== Task prompt ==
Continue the lecture notes on exponential families, starting right after their last sentence, which says the natural parameter space is a convex set.

== Page extract ==
'''
Exponential Families

Author

Will Fithian

Published

August 29, 2023

\[ \newcommand{\cB}{\mathcal{B}} \newcommand{\cF}{\mathcal{F}} \newcommand{\cN}{\mathcal{N}} \newcommand{\cP}{\mathcal{P}} \newcommand{\cX}{\mathcal{X}} \newcommand{\EE}{\mathbb{E}} \newcommand{\PP}{\mathbb{P}} \newcommand{\RR}{\mathbb{R}} \newcommand{\ZZ}{\mathbb{Z}} \newcommand{\td}{\,\textrm{d}} \newcommand{\simiid}{\stackrel{\textrm{i.i.d.}}{\sim}} \newcommand{\simind}{\stackrel{\textrm{ind.}}{\sim}} \newcommand{\eqas}{\stackrel{\textrm{a.s.}}{=}} \newcommand{\eqPas}{\stackrel{\cP\textrm{-a.s.}}{=}} \newcommand{\eqmuas}{\stackrel{\mu\textrm{-a.s.}}{=}} \newcommand{\eqD}{\stackrel{D}{=}} \newcommand{\indep}{\perp\!\!\!\!\perp} \DeclareMathOperator*{\minz}{minimize\;} \DeclareMathOperator*{\maxz}{minimize\;} \DeclareMathOperator*{\argmin}{argmin\;} \DeclareMathOperator*{\argmax}{argmax\;} \newcommand{\Var}{\textnormal{Var}} \newcommand{\Cov}{\textnormal{Cov}} \newcommand{\Corr}{\textnormal{Corr}} \]

Exponential family structure

Thus far we have discussed statistical models in the abstract without making any assumptions about them. Exponential families, the topic of this lecture, are models with a special structure that makes them especially easy to work with.

We say the model $\cP = \{P_\eta:\eta \in \Xi\}$ is an $s$-parameter exponential family if it is defined by a family of densities of the form:

\[ p_\eta(x) = e^{\eta'T(x) - A(\eta)}h(x), \tag{1}\]

all with respect to a common dominating measure $\mu$, i.e. a measure $\mu$ such that $P_\eta \ll \mu$ for all $\eta\in \Xi$.

The different parts of the expression in Equation 1 have distinct names referring to the role they play in defining the density:

\[ \begin{aligned} T&:\; \cX \to \RR^s &\qquad &\text{ is called the {\it sufficient statistic}}\\ h&:\; \cX \to [0,\infty) &\qquad &\text{ is called the {\it carrier density} or {\it base density}}\\ \eta &\in \Xi \subseteq \RR^s &\qquad &\text{ is called the {\it natural parameter}}\\ A&:\; \Xi \to \RR &\qquad &\text{ is called the {\it log-partition function}} \end{aligned} \]

The function $A(\eta)$ is totally determined by $T$ and $h$, and plays the role of normalizing the density so that $P_\eta(\cX) = 1$:

\[ A(\eta) = \log\left( \int_\cX e^{\eta'T(x)}h(x)\td\mu(x)\right) \leq \infty \tag{2}\]

If $A(\eta) = \infty$ then there is no way to normalize $p_\eta$, so $\eta$ is not an allowed value for the natural parameter to take. The natural parameter space, which we denote $\Xi_1$, is the set of all $\eta$ values for which the family is normalizable:

\[ \Xi_1 = \{\eta:\; A(\eta) < \infty\} \subseteq \RR^s. \]

We will show in Homework 1 that $A(\eta)$ is a convex function, so $\Xi_1$ is a convex set.
'''
== Source material ==
'''
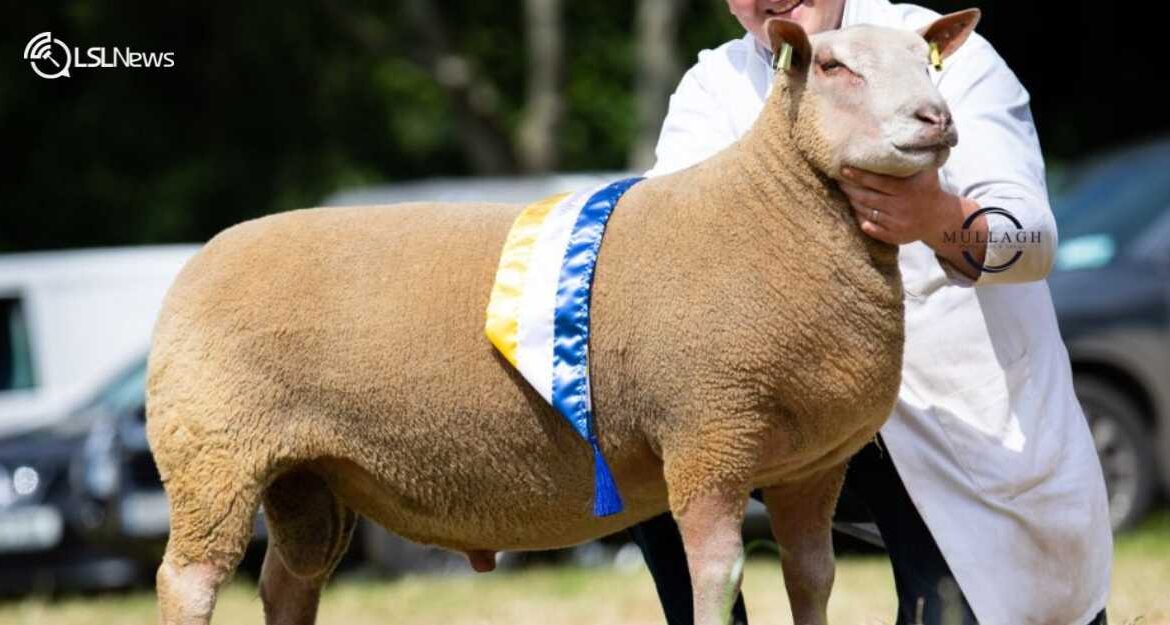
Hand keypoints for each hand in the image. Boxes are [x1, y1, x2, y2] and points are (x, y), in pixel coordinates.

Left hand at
'''
== Response ==
Note that, because $\mu$ is allowed to be an arbitrary measure, $h(x)$ also plays an inessential role since we could always absorb it into the base measure $\mu$. More precisely, suppose we define a new dominating measure $\nu$ whose density with respect to $\mu$ is $h$ (informally we can write $\td\nu = h\td\mu$). Then $P_\eta$, which had density $e^{\eta'T(x)}h(x)$ with respect to $\mu$, now has density $e^{\eta'T(x)}$ with respect to $\nu$.

As a result, if we were aiming for maximal parsimony we could assume without loss of generality that $h(x) = 1$, removing it from the definition Equation 1 and replacing $\mu$ with our new, bespoke measure $\nu$. However, it is convenient to leave Equation 1 as is if it allows us to take $\mu$ to be some simple default measure like a counting measure or Lebesgue measure. In that case, $p_\eta$ will be a standard pmf or pdf, so we can discuss it without going over the head of anyone who lacks a background in measure theory.

Example (Poisson): The Poisson distribution $\textrm{Pois}(\lambda)$ has probability mass function

\[ p_\lambda(x) = \frac{\lambda^x e^{-\lambda}}{x!}, \quad \textrm{ on } x = 0, 1, 2, \ldots. \]

Formally this pmf is a density over the counting measure on the set of non-negative integers $\ZZ_+ = \{0,1,\ldots\}$.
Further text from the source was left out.